Study design: Prospective, longitudinal, observational cohort.
Objectives: Primary aims were to determine (1) baseline prevalence of directional preference (DP) or no directional preference (no-DP) observed for patients with low back pain whose symptoms centralized (CEN), did not centralize (non-CEN), or could not be classified (NC), and (2) to determine if classifying patients at intake by DP or no-DP combined with CEN, non-CEN, or NC predicted functional status and pain intensity at discharge from rehabilitation.
Background: Although evidence suggests that patient response classification criteria DP or CEN improve outcomes, previous studies did not delineate relations between DP and CEN findings and outcomes.
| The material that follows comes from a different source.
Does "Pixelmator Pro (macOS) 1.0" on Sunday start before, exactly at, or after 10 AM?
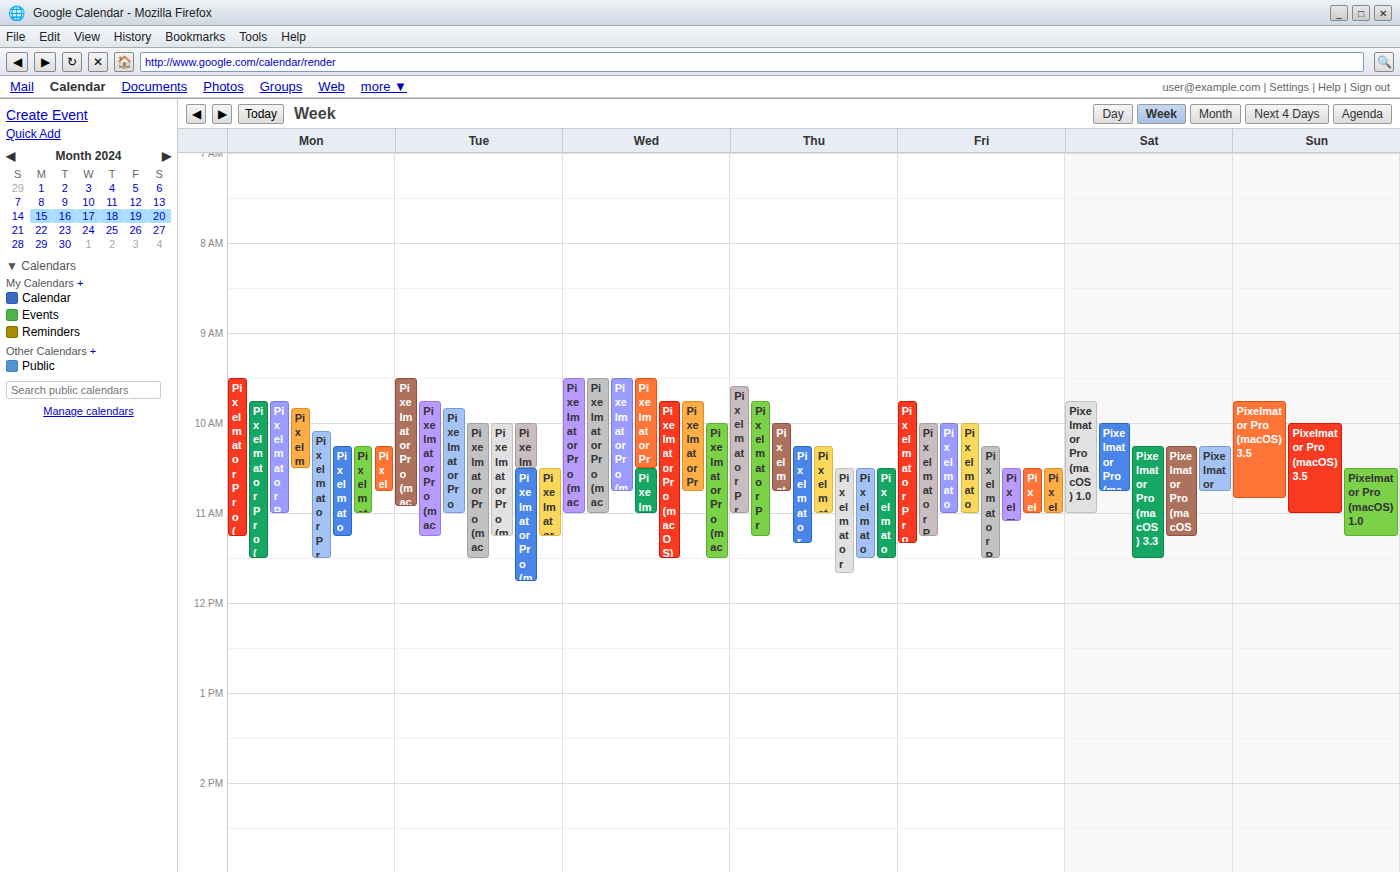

Methods: Eight therapists classified patients using standardized definitions for DP and CEN. Prevalence rates for DP and no-DP and CEN,non-CEN, and NC were calculated. Ordinary least-squares multivariate regression models assessed whether multilevel classification combining DP and CEN (DP/CEN, DP/non-CEN, DP/NC, no-DP/non-CEN, and no-DP/NC categories) predicted discharge functional status (scale range, 0 to 100, with higher values representing better function) or pain intensity (scale range, 0 to 10, with higher values representing more pain).
Results: Overall prevalence of DP and CEN was 60% and 41%, respectively. For those with DP, prevalence rates for DP/CEN, DP/non-CEN, and DP/NC were 65%, 27%, and 8%, respectively. The amount of variance explained (R2 values) for function and pain models was 0.50 and 0.39, respectively. Compared to patients classified as DP/CEN, patients classified as DP/non-CEN or no-DP/non-CEN reported 7.7 and 11.6 functional status units less at discharge (P<.001), respectively, and patients classified as no-DP/non-CEN reported 1.7 pain units more at discharge (P<.001).
Conclusions: Findings suggest that classification by pain pattern and DP can improve a therapist's ability to provide a short-term prognosis for function and pain outcomes.
Level of evidence: Prognosis, level 1b-.